*Brief 1*. In the records further down, start at the line containing "Be Mindful Of:**" and stop after the line containing "Rely on Hostwinds’". Reproduce those lines verbatim, including both end lines.

─── Document passage ───

Ontario Teachers’ Pension Plan Board (OTPP) is committing to achieve net-zero greenhouse gas emissions by 2050, it announced today.
The Canadian fund joins a growing number of asset owners to make such a move, although some are declaring an earlier deadline than 2050. Caisse de dépôt et placement du Québec, OTTP’s peer, is a member of the UN-convened Net-Zero Asset Owner Alliance and as such has also committed to net-zero portfolio emissions by 2050.
OTPP said that over the coming months, it would hold itself accountable by establishing concrete targets for portfolio emissions and its investments in climate solutions. It will report annually on performance against its goals.
“As a global pension plan, we will leverage our scale and influence to transition to a low-carbon economy and create a sustainable climate future,” said Jo Taylor, president and CEO of the C$205bn (€133bn) fund.
“With coordinated action net-zero by 2050 is an ambitious but achievable goal. We are committed to playing our part alongside other organisations and governments around the world to effect significant, positive change.”

─── Data ───

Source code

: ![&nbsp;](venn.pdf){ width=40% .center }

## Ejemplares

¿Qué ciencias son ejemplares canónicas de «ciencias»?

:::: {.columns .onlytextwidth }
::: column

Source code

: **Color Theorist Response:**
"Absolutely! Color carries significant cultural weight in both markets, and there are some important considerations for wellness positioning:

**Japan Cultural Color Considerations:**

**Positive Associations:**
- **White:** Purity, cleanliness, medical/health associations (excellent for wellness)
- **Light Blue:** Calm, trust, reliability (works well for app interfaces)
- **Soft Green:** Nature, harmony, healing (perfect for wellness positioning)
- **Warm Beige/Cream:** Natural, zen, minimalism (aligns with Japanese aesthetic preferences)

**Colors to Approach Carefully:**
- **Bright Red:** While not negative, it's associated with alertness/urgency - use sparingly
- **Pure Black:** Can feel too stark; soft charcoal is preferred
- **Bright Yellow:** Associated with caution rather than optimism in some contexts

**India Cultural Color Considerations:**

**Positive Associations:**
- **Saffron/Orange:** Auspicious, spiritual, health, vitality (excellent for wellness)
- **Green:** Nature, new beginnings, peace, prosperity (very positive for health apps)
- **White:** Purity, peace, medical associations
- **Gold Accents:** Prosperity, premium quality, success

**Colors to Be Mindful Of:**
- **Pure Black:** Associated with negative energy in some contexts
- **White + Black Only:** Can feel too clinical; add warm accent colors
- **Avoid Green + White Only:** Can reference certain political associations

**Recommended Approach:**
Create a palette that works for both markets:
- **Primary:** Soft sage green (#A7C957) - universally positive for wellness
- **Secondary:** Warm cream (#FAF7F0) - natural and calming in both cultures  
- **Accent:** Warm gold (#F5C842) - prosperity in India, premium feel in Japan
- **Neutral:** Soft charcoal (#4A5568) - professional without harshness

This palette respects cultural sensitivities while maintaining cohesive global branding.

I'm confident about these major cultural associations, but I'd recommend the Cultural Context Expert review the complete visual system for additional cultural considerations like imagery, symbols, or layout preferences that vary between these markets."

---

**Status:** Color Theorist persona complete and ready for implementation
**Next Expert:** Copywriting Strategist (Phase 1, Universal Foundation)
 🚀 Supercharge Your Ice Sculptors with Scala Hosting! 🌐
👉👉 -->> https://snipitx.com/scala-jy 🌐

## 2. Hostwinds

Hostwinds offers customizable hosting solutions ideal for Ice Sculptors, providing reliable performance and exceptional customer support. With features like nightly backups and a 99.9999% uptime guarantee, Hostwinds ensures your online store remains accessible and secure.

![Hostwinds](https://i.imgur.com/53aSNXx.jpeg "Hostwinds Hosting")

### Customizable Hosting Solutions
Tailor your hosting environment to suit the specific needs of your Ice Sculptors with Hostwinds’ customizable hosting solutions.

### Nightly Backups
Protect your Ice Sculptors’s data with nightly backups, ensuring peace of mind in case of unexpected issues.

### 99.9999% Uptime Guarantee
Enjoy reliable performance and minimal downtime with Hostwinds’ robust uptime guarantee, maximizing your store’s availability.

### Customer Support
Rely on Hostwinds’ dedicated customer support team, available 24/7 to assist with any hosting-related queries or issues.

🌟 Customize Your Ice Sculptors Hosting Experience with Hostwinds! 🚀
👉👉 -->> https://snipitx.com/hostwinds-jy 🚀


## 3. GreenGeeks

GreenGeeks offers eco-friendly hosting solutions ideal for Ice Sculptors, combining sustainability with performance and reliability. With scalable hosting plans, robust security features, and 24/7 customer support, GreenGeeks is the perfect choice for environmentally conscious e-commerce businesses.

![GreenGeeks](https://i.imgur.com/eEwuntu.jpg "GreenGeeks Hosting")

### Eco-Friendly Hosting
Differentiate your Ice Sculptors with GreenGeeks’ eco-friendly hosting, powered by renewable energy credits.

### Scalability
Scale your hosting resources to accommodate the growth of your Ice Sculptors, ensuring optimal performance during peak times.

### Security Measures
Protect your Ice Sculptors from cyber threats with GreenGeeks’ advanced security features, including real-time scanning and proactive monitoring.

───

*Brief 2*. Check each statement against the pension fund announcement, answering yes or no and quoting the deciding words: (a) OTPP will report every year on its performance against its goals. (b) Caisse de dépôt et placement du Québec has committed to net-zero portfolio emissions by 2040. (c) Jo Taylor described net-zero by 2050 as an ambitious but achievable goal.

*Final answer 1*.
**Colors to Be Mindful Of:**
- **Pure Black:** Associated with negative energy in some contexts
- **White + Black Only:** Can feel too clinical; add warm accent colors
- **Avoid Green + White Only:** Can reference certain political associations

**Recommended Approach:**
Create a palette that works for both markets:
- **Primary:** Soft sage green (#A7C957) - universally positive for wellness
- **Secondary:** Warm cream (#FAF7F0) - natural and calming in both cultures  
- **Accent:** Warm gold (#F5C842) - prosperity in India, premium feel in Japan
- **Neutral:** Soft charcoal (#4A5568) - professional without harshness

This palette respects cultural sensitivities while maintaining cohesive global branding.

I'm confident about these major cultural associations, but I'd recommend the Cultural Context Expert review the complete visual system for additional cultural considerations like imagery, symbols, or layout preferences that vary between these markets."

---

**Status:** Color Theorist persona complete and ready for implementation
**Next Expert:** Copywriting Strategist (Phase 1, Universal Foundation)
 🚀 Supercharge Your Ice Sculptors with Scala Hosting! 🌐
👉👉 -->> https://snipitx.com/scala-jy 🌐

## 2. Hostwinds

Hostwinds offers customizable hosting solutions ideal for Ice Sculptors, providing reliable performance and exceptional customer support. With features like nightly backups and a 99.9999% uptime guarantee, Hostwinds ensures your online store remains accessible and secure.

![Hostwinds](https://i.imgur.com/53aSNXx.jpeg "Hostwinds Hosting")

### Customizable Hosting Solutions
Tailor your hosting environment to suit the specific needs of your Ice Sculptors with Hostwinds’ customizable hosting solutions.

### Nightly Backups
Protect your Ice Sculptors’s data with nightly backups, ensuring peace of mind in case of unexpected issues.

### 99.9999% Uptime Guarantee
Enjoy reliable performance and minimal downtime with Hostwinds’ robust uptime guarantee, maximizing your store’s availability.

### Customer Support
Rely on Hostwinds’ dedicated customer support team, available 24/7 to assist with any hosting-related queries or issues.

*Final answer 2*.
(a) Yes: "It will report annually on performance against its goals."
(b) No: "has also committed to net-zero portfolio emissions by 2050."
(c) Yes: "With coordinated action net-zero by 2050 is an ambitious but achievable goal."